INSTRUCTIONS FOR THE TASK: Below are some records; output all of them exactly as they read.
___ RECORDS SHOWN ___
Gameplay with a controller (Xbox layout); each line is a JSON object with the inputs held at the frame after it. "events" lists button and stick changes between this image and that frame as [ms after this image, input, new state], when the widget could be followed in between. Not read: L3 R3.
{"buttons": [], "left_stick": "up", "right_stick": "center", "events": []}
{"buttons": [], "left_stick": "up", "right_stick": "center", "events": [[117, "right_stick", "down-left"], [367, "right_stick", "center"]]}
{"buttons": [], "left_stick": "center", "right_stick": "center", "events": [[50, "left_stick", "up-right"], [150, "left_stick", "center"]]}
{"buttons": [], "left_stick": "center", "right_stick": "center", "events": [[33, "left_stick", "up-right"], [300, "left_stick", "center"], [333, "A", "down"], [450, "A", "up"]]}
___
REPLY TO THE TASK:
Gameplay with a controller (Xbox layout); each line is a JSON object with the inputs held at the frame after it. "events" lists button and stick changes between this image and that frame as [ms after this image, input, new state], when the widget could be followed in between. Not read: L3 R3.
{"buttons": [], "left_stick": "up", "right_stick": "center", "events": []}
{"buttons": [], "left_stick": "up", "right_stick": "center", "events": [[117, "right_stick", "down-left"], [367, "right_stick", "center"]]}
{"buttons": [], "left_stick": "center", "right_stick": "center", "events": [[50, "left_stick", "up-right"], [150, "left_stick", "center"]]}
{"buttons": [], "left_stick": "center", "right_stick": "center", "events": [[33, "left_stick", "up-right"], [300, "left_stick", "center"], [333, "A", "down"], [450, "A", "up"]]}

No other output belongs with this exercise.